__WHAT THE TASK REQUIRES__. Your task is to work out how many lines in the data include the word "Rechercher". Reply with the number alone.

__EXERCISE INPUTS__.
********

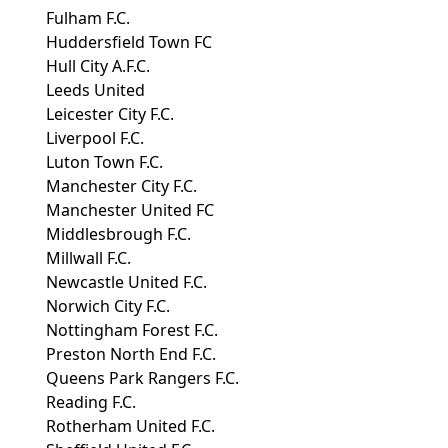
Fulham F.C.
Huddersfield Town FC
Hull City A.F.C.
Leeds United
Leicester City F.C.
Liverpool F.C.
Luton Town F.C.
Manchester City F.C.
Manchester United FC
Middlesbrough F.C.
Millwall F.C.
Newcastle United F.C.
Norwich City F.C.
Nottingham Forest F.C.
Preston North End F.C.
Queens Park Rangers F.C.
Reading F.C.
Rotherham United F.C.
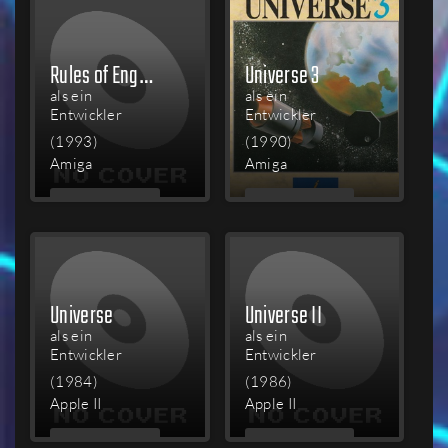
Rules of Engagement 2
Universe 3
als ein
als ein
Entwickler
Entwickler
(1993)
(1990)
Amiga
Amiga
MEHR
MEHR
LESEN
LESEN
Universe
Universe II
als ein
als ein
Entwickler
Entwickler
(1984)
(1986)
Apple II
Apple II
MEHR
MEHR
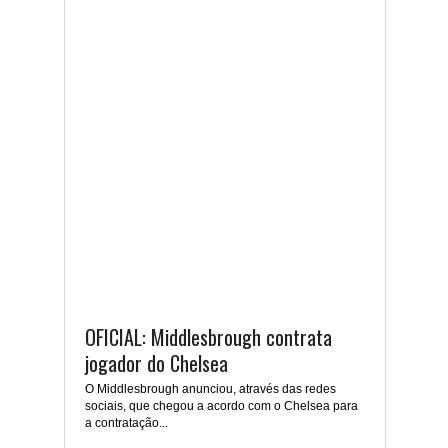
OFICIAL: Middlesbrough contrata
jogador do Chelsea
O Middlesbrough anunciou, através das redes
sociais, que chegou a acordo com o Chelsea para
a contratação...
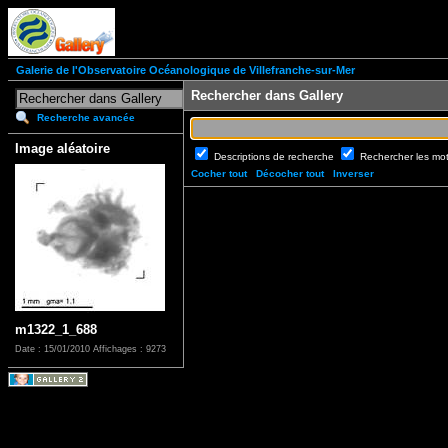
Galerie de l'Observatoire Océanologique de Villefranche-sur-Mer
Rechercher dans Gallery
Recherche avancée
Image aléatoire
Descriptions de recherche
Rechercher les mo
Cocher tout
Décocher tout
Inverser
m1322_1_688
Date : 15/01/2010
Affichages : 9273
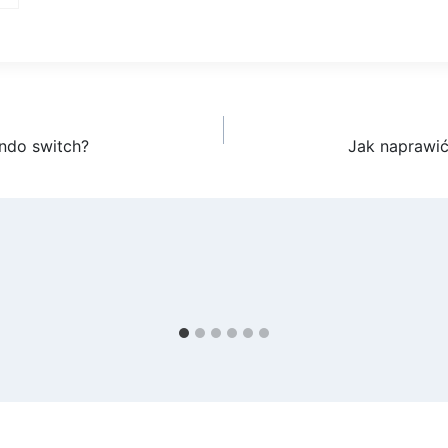
ndo switch?
Jak naprawić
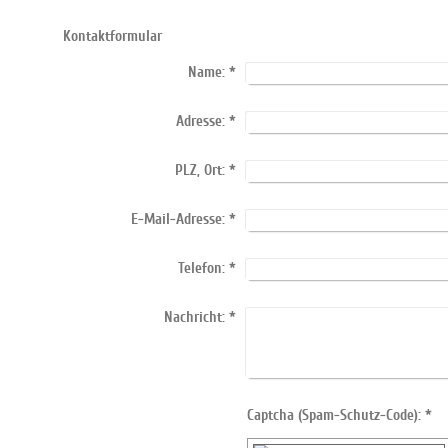
Kontaktformular
Name:
*
Adresse:
*
PLZ, Ort:
*
E-Mail-Adresse:
*
Telefon:
*
Nachricht:
*
Captcha (Spam-Schutz-Code): *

********

__WRITTEN SOLUTION__. 2